Nesses tempos de “fake” e “fastnews” normalmente acontece assim. A gente recebe uma manchete exagerada ou um tuíte de fonte duvidosa com alguma ideia ou notícia peculiar, a qual exige desconfiança. É necessário ir além, buscar depois os detalhes, preferencialmente de uma fonte confiável, ir à origem dos fatos, para tentar entender o que aconteceu e – preferencialmente – só depois desse longo processo formar uma opinião.
É assim que busco fazer, especialmente diante de fatos e notícias sobre temas jurídicos, os quais não raro exigem acesso aos documentos originais, de processos, fóruns ou tribunais, para que possa entender exatamente o que está acontecendo.
Foi com todo esse ceticismo que busquei entender o que aconteceu no recente caso “Claudia Leitte”. A notícia que li é no sentido de que o Ministério Público da Bahia teria instaurado inquérito civil, e realizado audiência pública, com a finalidade de apurar danos morais coletivos “causados à honra e dignidade das religiões de matriz africana” pelo simples fato de a cantora ter optado por mudar a letra de uma música.
A canção popular chamada “Caranguejo” antes falava “Saudando a rainha Iemanjá”, e a cantora, diante de suas opções religiosas, preferiu alterar o texto da letra da música, agora cantando “Eu canto meu rei Yeshua”, Jesus em hebraico.
Precisei verificar se isso seria mesmo verdade.

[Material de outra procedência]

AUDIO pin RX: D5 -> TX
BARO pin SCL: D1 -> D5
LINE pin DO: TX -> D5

Se os agentes do Estado teriam abandonado sua importante missão republicana para interferir nas escolhas pessoais de um artista, dispendendo recursos públicos para tanto e ameaçando uma cidadã ao pagamento de milhões de reais.

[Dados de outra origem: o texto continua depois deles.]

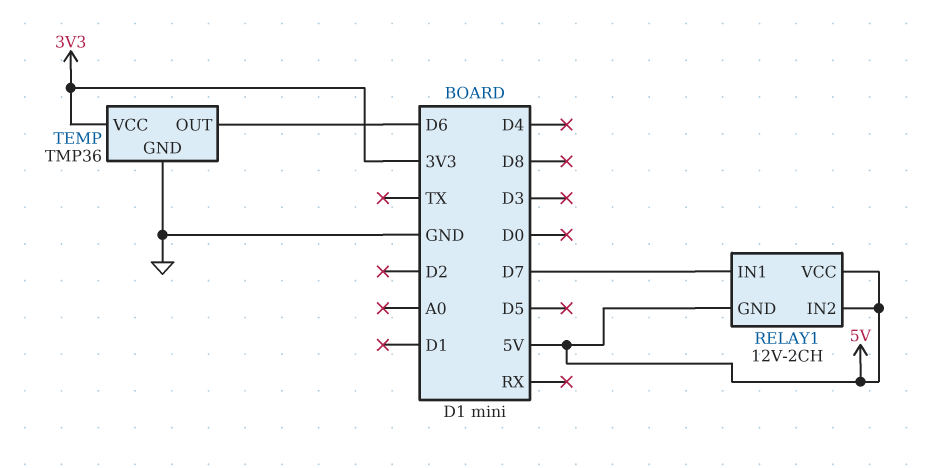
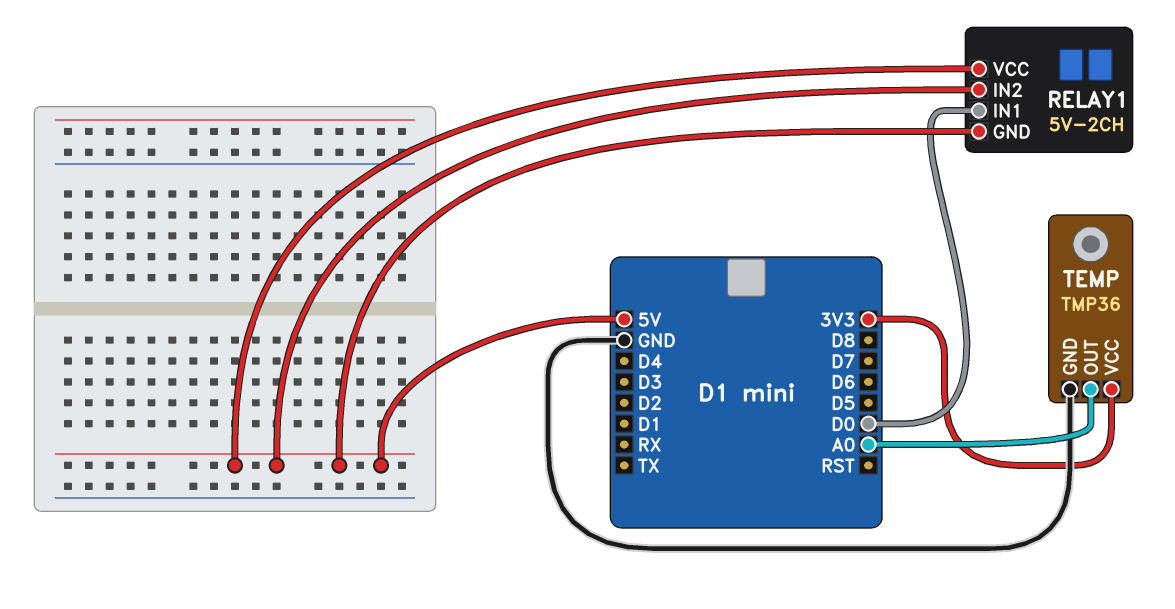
RELAY1: 12V-2CH -> 5V-2CH
RELAY1 pin IN1: D7 -> D0
TEMP pin OUT: D6 -> A0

Ora, a Bahia é um dos Estados mais violentos do país, e onde milhares de crimes não são apurados e milhares de criminosos não são colocados na cadeia, por diferentes motivos, em muitos casos por limitações pessoais próprios órgãos de persecução penal.
Seria então possível pensar que órgão tão relevante para a sociedade, que conta com uma das maiores remunerações por hora de nossa república, ao invés de gastar os seus recursos em prol dos interesses dos cidadãos, estaria perseguindo artistas e cantores que trocaram nome de deuses em canções?

Eu realmente desconfiei de “fake news”. Talvez uma desconfiança fruto de meu otimismo com o país e suas instituições. Frustrei-me!
Não poderia acreditar que isso estaria acontecendo no Brasil do ano de 2025, onde a Constituição madura de 1988 já havia estabelecido a liberdade de pensamento e liberdade de religião.
Não poderia acreditar que eu ou você, muito menos um artista, não teria liberdade para cantar uma música do jeito que quisesse. E que mudar a expressão Iemanjá ou qualquer outra seria motivo para ser ameaçada a pagar milhões de reais.
Fui lá, então, e chequei. Era tudo verdade.